The most famous place to climb in the park is on the massive cliff faces of Long’s Peak. The routs found here almost all take a full day or more. Those going on an overnight multi-pitch climb, who will be sleeping on the side of the cliff, need a bivouac permit. Only attempt the technical climbing in Rocky Mountain National Park if you have the necessary skills and knowledge.
Trail Ridge Road bisects the entirety of Rocky Mountain National Park. Following a route across the east/west horizon, this road is a beautiful way to experience the park. Running 48 miles between Estes Park and Grand Lake, it meanders through all the alpine ecosystems, offering stunning vistas along the way. In fact, eleven miles of the road is above tree line, where absolutely nothing obstructs the view.
Those with even more time should take Old Fall River Road, which runs parallel to Trail Ridge Road. With a speed limit of 15 miles per hour, this one-way dirt path is slow going. However, you will want to move slow to take in the views as you head toward the summit of Fall River Pass at 11,796 feet. The end of Old Fall River Road drops you off on Trail Ridge Road at the Alpine Visitor Center, closer to Grand Lake than Estes Park.
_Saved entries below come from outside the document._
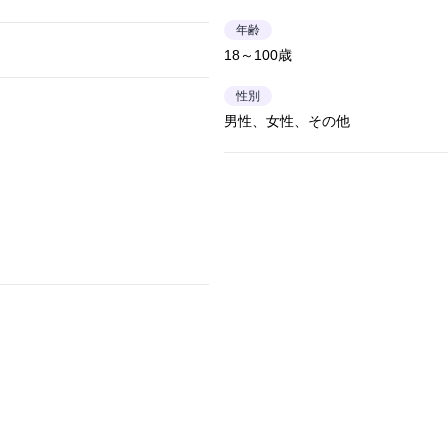
年齢
18～100歳
性別
男性、女性、その他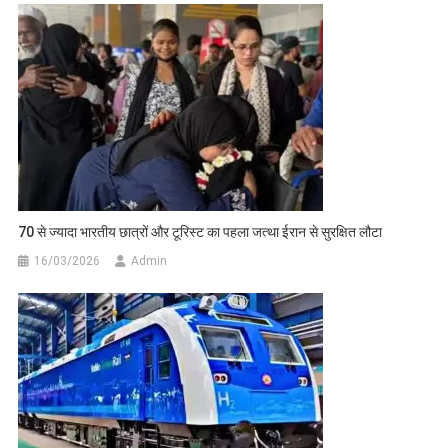
70 से ज्यादा भारतीय छात्रों और टूरिस्ट का पहला जत्था ईरान से सुरक्षित लौटा
16/03/2026
Admin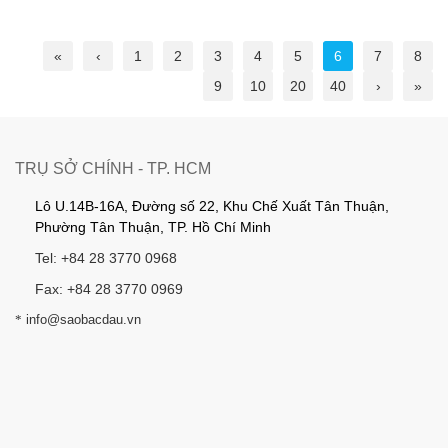
«
‹
1
2
3
4
5
6
7
8
9
10
20
40
›
»
TRỤ SỞ CHÍNH - TP. HCM
Lô U.14B-16A, Đường số 22, Khu Chế Xuất Tân Thuận,
Phường Tân Thuận, TP. Hồ Chí Minh
Tel: +84 28 3770 0968
Fax: +84 28 3770 0969
*
info@saobacdau.vn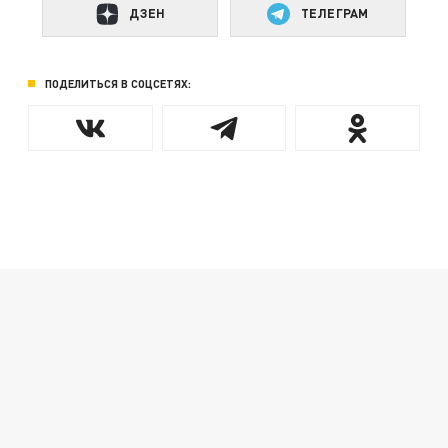
ДЗЕН
ТЕЛЕГРАМ
ПОДЕЛИТЬСЯ В СОЦСЕТЯХ: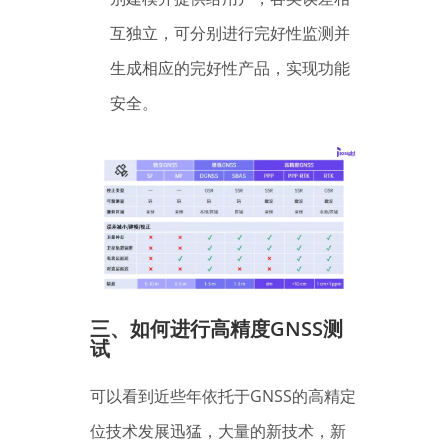
互独立，可分别进行完好性监测并
生成相应的完好性产品，实现功能
安全。
三、
如何进行高精度GNSS测
试
可以看到近些年依托于GNSS的高精定
位技术发展迅猛，大量的新技术，新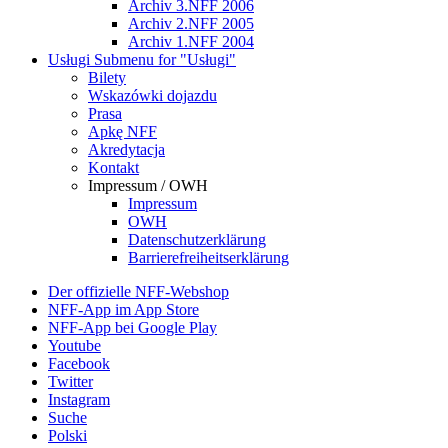
Archiv 3.NFF 2006
Archiv 2.NFF 2005
Archiv 1.NFF 2004
Usługi
Submenu for "Usługi"
Bilety
Wskazówki dojazdu
Prasa
Apkę NFF
Akredytacja
Kontakt
Impressum / OWH
Impressum
OWH
Datenschutzerklärung
Barrierefreiheitserklärung
Der offizielle NFF-Webshop
NFF-App im App Store
NFF-App bei Google Play
Youtube
Facebook
Twitter
Instagram
Suche
Polski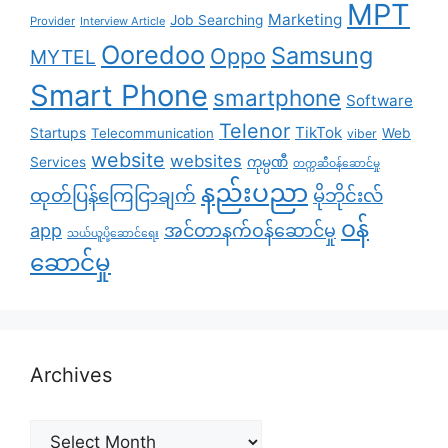
MPT
Marketing
Job Searching
Provider
Interview Article
Ooredoo
Samsung
Oppo
MYTEL
Smart Phone
smartphone
Software
Telenor
TikTok
Startups
Telecommunication
Web
viber
website
websites
Services
ကုမ္ပဏီ
တက္ကဆီဝန်ဆောင်မှု
နည်းပညာ
ထုတ်ပြန်ကြေငြာချက်
မိုဘိုင်းလ်
၀န်
app
အင်တာနက်ဝန်ဆောင်မှု
သယ်ယူပို့ဆောင်ရေး
ဆောင်မှု
Archives
Archives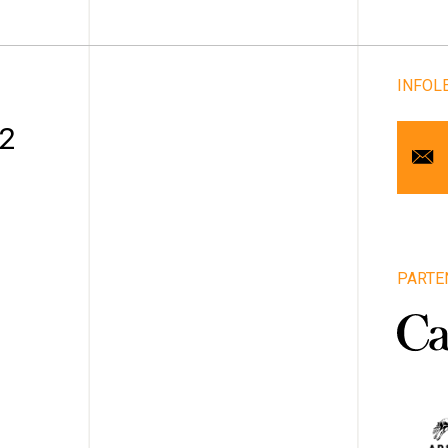
INFOL
Cou
 2
Pr
No
Art
PARTE
1
Vill
Pro
Pa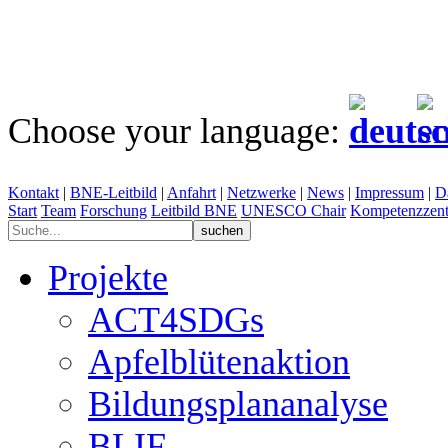
Choose your language:
Kontakt
|
BNE-Leitbild
|
Anfahrt
|
Netzwerke
|
News
|
Impressum
|
D
Start
Team
Forschung
Leitbild BNE
UNESCO Chair
Kompetenzzent
Projekte
ACT4SDGs
Apfelblütenaktion
Bildungsplananalyse
BLIF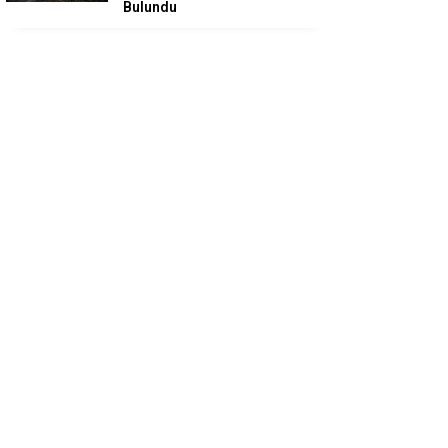
Bulundu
The Ecosystems of the Rocky Mountain Wilderness
Most of Rocky Mountain National Park is protected under the designation of wilderness. This gives the park permanent protection as a wild area, where nature rules and we are only visitors. Once you begin to explore the extraordinary natural features of this park, it becomes easy to see why the raw nature of the place is so worth defending.
This park is incredibly mountainous, and contains topography at elevations ranging from 7,860 to over 14,000 feet above sea level. These changing elevations encompass three distinct ecological zones. The Montane ecosystem persists below 9,500 feet. Beautiful meadows filled with wildflowers and wandering rivers are both hallmarks of the Montane, as are heavily wooded north-facing slopes and a large diversity of plant and animal life.
Depending on the water availability, many different trees grow here, with ponderosa pine being the most common. Although most trees at this elevation are evergreen, some deciduous trees, including quaking aspen, willows, mountain alder, and water birch, can be found growing in soils with particularly high moisture. Some locations within Rocky Mountain National Park where you can experience this ecosystem are Moraine Park, Horseshoe Park, Kawuneeche Valley, and Upper Beaver Meadows.
Above the Montane is the Subalpine biome, which exists in the elevations between 9,000 to 11,000 feet. Here you will still find meadows of wildflowers, although the plants that persist are different, and many crystal-clear lakes. The forests of this ecosystem are made up entirely of evergreens, with Engelmann spruce and subalpine fir dominating the old-growth forests. Lodgepole pine is the most common tree in the new growth areas that have been previously burned in wildfires. Limber pine, which flex in the wind, can also be found within this zone.
The tree line is found somewhere between 11,000 and 11,500 feet, at which point the Alpine Tundra environment begins. Stretching all the up to the top of the highest peaks, this is an ecosystem of extremes, with strong winds, cold temperatures, and a very short growing season. Still, many plants persist, although they are all quite small and grow close to the ground for protection. The plants of the Alpine Tundra may also take hundreds of years to grow, to tread lightly and try to stay on designated paths. This ecosystem makes up a large part of Rocky Mountain National Park, with about one-third of the entire park found at the necessary elevation.